Chienworks wrote on 12/11/2002, 11:28 AM
Two pass encoding tests the project first to find which areas can be compressed more and which need less compression. This allows the compressor to come up with more optimum compression rates for each section of the output and give better quality in fewer bits overall. It's definately a good option especially for lower bitrates and can help streamed files look a lot better. It will take over twice as long to render though.

I don't know if Vegas does multi-rate encoding or not. If it is, then you can encode to several different bitrates in one rendering. If you then host the rendered files on an intelligent streaming server it will ask the media player client which bitrate is best for the viewer's connection and send that version automatically. You would select which bitrates you want to offer.

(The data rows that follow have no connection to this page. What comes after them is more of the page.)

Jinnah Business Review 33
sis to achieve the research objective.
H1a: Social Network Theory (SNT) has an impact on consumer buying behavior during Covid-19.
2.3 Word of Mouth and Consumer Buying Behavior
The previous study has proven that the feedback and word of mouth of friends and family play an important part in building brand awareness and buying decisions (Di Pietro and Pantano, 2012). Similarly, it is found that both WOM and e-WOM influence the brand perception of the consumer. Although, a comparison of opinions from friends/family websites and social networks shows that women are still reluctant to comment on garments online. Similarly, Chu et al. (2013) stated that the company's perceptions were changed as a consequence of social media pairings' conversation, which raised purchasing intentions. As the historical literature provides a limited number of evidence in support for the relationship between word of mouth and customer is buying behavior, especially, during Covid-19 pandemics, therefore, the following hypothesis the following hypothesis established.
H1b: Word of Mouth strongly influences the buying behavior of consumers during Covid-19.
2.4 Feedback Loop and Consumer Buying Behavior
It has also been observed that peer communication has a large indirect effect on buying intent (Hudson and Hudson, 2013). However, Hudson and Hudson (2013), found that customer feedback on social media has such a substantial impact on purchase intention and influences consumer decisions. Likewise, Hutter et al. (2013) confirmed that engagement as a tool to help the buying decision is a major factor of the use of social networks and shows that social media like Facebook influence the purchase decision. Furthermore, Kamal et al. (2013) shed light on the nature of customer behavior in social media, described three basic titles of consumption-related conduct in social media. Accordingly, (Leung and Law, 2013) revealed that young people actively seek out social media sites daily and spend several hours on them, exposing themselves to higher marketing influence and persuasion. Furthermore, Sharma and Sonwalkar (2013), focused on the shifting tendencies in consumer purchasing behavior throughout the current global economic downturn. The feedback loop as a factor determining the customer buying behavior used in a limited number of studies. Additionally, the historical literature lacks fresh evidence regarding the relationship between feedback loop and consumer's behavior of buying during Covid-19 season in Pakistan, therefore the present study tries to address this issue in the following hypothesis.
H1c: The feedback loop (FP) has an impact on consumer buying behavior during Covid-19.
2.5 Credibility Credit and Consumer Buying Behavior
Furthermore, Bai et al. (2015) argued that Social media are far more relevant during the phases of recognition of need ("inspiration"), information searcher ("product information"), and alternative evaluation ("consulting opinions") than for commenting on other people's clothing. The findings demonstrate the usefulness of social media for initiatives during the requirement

randyvild wrote on 12/11/2002, 6:33 PM
Chien,
I just did a test. I rendered one file without two pass encoding and got 895kb. Then with the same file enabled two pass encoding and got 1.02 mb. The stream was made larger. Can you explain this?

Chienworks wrote on 12/11/2002, 6:40 PM
Can i explain it? Nope. I have no clue. I seem to get very random sizes when i use two pass encoding. Media Player also displays very funky bitrates when playing the files. I dunno. However, the quality of the playback is usually enough better to make it worth the strangeness.